Health & Medical hepatitis

New Hepatitis C Drugs in the Works

New Hepatitis C Drugs in the Works

New Hepatitis C Drugs in the Works


Study Show 2 Experimental Drugs Are Able to Reduce Virus Levels in Blood

Oct. 14, 2010 -- The long wait for new drugs that cure hepatitis C virus (HCV) may soon be over.

In early research, a combination of two experimental, oral, direct-acting antiviral drugs dramatically reduced levels of the virus in the blood of infected patients over two weeks of treatment.

And studies of other experimental drugs that also directly target HCV are under way.

For decades, injected interferon and oral ribavirin have been the only treatment options available, but only a small fraction of patients have access to the drugs. And many patients who start them soon stop due to side effects.

Today’s standard HCV treatment -- combination pegylated interferon and ribavirin -- cures about half of patients with genotype 1 HCV. Genotype 1 is the most common HCV type in the U.S. and the hardest one to treat.

“We are on the eve of a new era in hepatitis C virus (HCV) treatment,” HCV expert David L. Thomas, MD, of Johns Hopkins School of Medicine writes in an editorial appearing in the Oct. 15 issue of TheLancet.

He adds that in the foreseeable future, “nearly all those who are treated might be cured.”

Avoiding Drug Resistance


Researchers say the newly published study represents a “proof of concept” that the combined oral direct-acting antiviral therapy similar to that now used to manage HIV can dramatically lower virus levels.

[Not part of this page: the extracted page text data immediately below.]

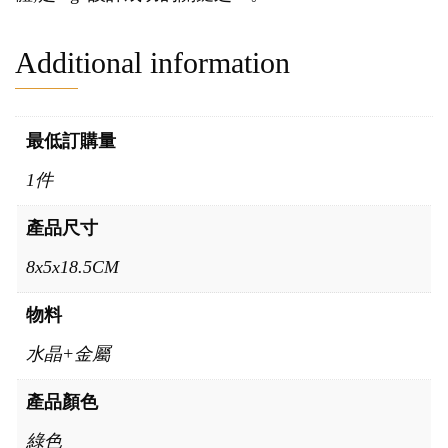
Additional information
最低訂購量
1件
產品尺寸
8x5x18.5CM
物料
水晶+金屬
產品顏色
綠色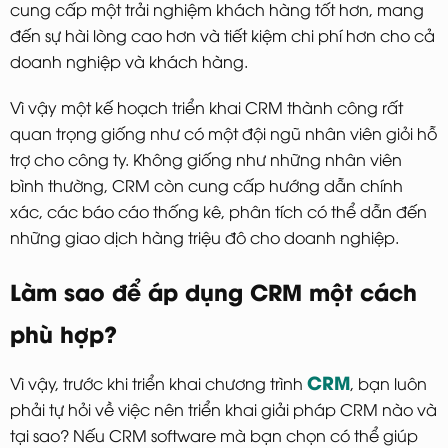
cung cấp một trải nghiệm khách hàng tốt hơn, mang
đến sự hài lòng cao hơn và tiết kiệm chi phí hơn cho cả
doanh nghiệp và khách hàng.
Vì vậy một kế hoạch triển khai CRM thành công rất
quan trọng giống như có một đội ngũ nhân viên giỏi hỗ
trợ cho công ty. Không giống như những nhân viên
bình thường, CRM còn cung cấp hướng dẫn chính
xác, các báo cáo thống kê, phân tích có thể dẫn đến
những giao dịch hàng triệu đô cho doanh nghiệp.
Làm sao để áp dụng CRM một cách
phù hợp?
CRM
Vì vậy, trước khi triển khai chương trình
, bạn luôn
phải tự hỏi về việc nên triển khai giải pháp CRM nào và
tại sao? Nếu CRM software mà bạn chọn có thể giúp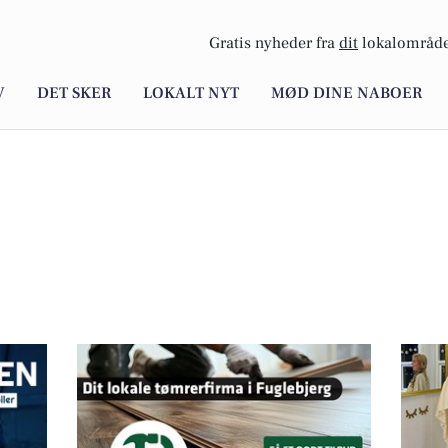
Gratis nyheder fra
dit
lokalområde
V
DET SKER
LOKALT NYT
MØD DINE NABOER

But longer studies are needed to determine if the approach can cure patients by completely eradicating the virus.

Direct-acting antiviral drugs work by blocking viral replication. When the drugs are given as single agents, patients typically become resistant to them, often within as little as two to four weeks, study researcher Edward J. Gane, MD, tells WebMD.

“The point of this approach was to use a combination of direct-acting agents that have different mechanisms of action to avoid resistance,” he says.

The study included 88 patients with chronic HCV infection living in New Zealand and Australia, treated for up to 13 days with various doses of a combination of the experimental antiviral drugs RG7128 and danoprevir or placebo.

All the patients had genotype 1 infections. Some had been treated unsuccessfully with interferon and others had never been treated before.

Over the course of treatment, HCV levels in the blood of some patients who took the experimental drugs dropped so low that they were undetectable.

Few treatment-related side effects were reported, even at higher doses. And none of the patients developed drug resistance.